Atas dasar itu, Bank Indonesia (BI) Cirebon bersama Anggota DPR RI Komisi XI H. Satori membuka Focus Group Discussion dengan tema ” Pengendalian Pola Perilaku Konsumtif Selama Ramadan” di Grand Hotel Tryas, Rabu (22/3/2023).
Dalam FGD ini, diikuti seluruh ulama yang berada di Kabupaten Cirebon.

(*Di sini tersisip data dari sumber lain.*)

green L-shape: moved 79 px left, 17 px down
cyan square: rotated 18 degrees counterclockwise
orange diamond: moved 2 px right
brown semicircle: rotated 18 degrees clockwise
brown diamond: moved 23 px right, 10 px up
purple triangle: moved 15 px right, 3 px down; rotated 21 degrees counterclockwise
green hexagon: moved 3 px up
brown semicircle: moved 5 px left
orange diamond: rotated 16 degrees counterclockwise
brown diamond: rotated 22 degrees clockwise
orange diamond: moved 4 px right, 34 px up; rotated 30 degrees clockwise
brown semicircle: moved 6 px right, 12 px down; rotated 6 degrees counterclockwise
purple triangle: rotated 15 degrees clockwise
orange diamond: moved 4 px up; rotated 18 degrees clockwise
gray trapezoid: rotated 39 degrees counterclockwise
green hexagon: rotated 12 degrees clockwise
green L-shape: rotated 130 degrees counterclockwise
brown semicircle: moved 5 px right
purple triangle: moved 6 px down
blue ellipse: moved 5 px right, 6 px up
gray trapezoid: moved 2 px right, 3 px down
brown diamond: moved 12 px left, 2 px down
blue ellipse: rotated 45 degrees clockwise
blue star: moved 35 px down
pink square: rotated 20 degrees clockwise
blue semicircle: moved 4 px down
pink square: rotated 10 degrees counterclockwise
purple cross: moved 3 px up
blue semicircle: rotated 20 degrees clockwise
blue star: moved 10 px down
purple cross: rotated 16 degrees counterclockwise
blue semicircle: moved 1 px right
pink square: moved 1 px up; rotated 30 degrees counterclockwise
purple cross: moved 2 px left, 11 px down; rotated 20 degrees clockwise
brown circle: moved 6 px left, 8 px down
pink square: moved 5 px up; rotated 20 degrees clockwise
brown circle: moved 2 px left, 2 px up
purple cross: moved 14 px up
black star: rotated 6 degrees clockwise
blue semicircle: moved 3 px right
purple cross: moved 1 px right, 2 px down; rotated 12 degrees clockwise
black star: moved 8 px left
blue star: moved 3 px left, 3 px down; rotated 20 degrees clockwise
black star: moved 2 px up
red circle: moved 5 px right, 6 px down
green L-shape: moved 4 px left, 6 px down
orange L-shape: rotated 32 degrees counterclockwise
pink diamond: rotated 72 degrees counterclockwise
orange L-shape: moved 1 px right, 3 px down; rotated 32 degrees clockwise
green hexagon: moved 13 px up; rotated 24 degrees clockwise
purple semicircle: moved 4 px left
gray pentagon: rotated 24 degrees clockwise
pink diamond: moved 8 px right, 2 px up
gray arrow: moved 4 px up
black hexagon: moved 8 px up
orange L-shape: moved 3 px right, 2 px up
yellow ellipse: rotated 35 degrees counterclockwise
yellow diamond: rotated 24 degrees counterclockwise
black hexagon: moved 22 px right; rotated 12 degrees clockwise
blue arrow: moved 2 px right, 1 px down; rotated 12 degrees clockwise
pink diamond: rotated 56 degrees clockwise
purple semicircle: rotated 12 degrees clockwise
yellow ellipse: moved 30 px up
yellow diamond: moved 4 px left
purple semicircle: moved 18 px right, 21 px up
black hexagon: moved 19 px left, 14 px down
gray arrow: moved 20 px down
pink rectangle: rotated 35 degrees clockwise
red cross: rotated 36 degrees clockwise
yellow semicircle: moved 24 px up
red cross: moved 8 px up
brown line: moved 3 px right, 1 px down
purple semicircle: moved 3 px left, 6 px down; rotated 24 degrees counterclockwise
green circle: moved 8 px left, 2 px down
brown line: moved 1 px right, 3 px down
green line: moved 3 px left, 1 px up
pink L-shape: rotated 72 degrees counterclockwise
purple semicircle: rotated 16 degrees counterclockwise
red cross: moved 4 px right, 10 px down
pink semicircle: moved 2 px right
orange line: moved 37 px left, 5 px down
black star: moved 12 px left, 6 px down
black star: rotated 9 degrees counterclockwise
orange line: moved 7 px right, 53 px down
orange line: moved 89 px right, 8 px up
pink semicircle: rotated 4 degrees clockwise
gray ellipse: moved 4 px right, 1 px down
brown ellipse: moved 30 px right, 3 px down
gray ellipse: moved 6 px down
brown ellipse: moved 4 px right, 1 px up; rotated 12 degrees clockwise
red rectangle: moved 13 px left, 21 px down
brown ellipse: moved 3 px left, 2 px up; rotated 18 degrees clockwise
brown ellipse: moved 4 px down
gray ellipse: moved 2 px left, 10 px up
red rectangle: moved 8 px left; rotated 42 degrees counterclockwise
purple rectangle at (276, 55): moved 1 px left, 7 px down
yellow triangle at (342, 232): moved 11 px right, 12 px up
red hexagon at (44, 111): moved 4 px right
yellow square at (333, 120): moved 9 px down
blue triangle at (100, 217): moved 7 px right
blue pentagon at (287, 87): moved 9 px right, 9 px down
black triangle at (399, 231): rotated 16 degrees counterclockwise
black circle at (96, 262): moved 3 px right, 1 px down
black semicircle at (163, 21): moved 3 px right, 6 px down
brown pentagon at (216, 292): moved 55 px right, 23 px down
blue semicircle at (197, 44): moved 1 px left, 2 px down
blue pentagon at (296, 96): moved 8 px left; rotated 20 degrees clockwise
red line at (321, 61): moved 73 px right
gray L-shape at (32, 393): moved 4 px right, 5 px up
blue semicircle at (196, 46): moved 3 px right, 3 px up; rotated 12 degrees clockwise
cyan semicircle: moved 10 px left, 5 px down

Keberadaan ulama ini, diminta dapat menekan angka inflasi di Kabupaten Cirebon dan masif melakukan sosialisasi melalui dakwah agar perilaku konsumtif ini dapat diatasi.
Kepala Kantor Perwakilan (KPW) Bank Indonesia (BI) Cirebon Hestu Wibowo mengatakan pada saat ini seluruh dunia mengalami resesi ekonomi, satu hal yang dikhawatirkan semua negara yakni Inflasi atau kenaikan harga.
“Di tahun 2022 saja, inflasi Indonesia mampu bertahan di angka 5,5 persen, dan angka tersebut rendah, dibanding dengan negara-negara maju di Eropa yang inflasinya sampai di angka 9 persen,” kata Hestu.
Penyebab terjadinya Inflasi meningkat ini, kata Hestu, karena permintaan kebutuhan masyarakat dibagian pangan sangat tinggi.
“Inflasi tinggi, karena permintaan pangan menambah, seperti cabe beras dan bawang, kebutuhan pokok ini menyumbang inflasi tertinggi,” kata Hestu.
Tingginya inflasi ini, terlebih di Bulan Ramadan berdampak sekali kepada masyarakat yang ekonomi membawah, karena kebutuhan pokok yang harganya meninggi.
“Sedangkan masyarakat menengah kebawah, dari 100 persen pendapatannya dalam sebulan, 60 persennya digunakan untuk membeli kebutuhan pangan,” katanya.
Berbeda dengan kelas ekonomi menengah ke atas, kebutuhan pangan mereka hanya 20 persen dari pendapatan selama sebulan, itulah mengapa dampak inflasi akan lebih dirasakan oleh masyarakat menengah kebawah.
“Menengan ke atas, kebutuhan pangan mereka tidak lebih dari 20 persen, sehingga dampak inflasi sangat terasa oleh menengah kebawa, karena sumbangan konsumsi bahan pangan strategis yang tinggi. Menengah keatas tidak terlalu terdampak. Maka, inflasi bukan cuma soal ekonomi, tapi juga persoalan sosial,” jelas Hestu.
Untuk itu, di depan para ulama, Hestu meminta peran ulama dalam menekan angka inflasi selama bulan ramadan dan menyampaikan pesan-pesan agar bisa mengontrol angka konsumsi kepada masyarakat.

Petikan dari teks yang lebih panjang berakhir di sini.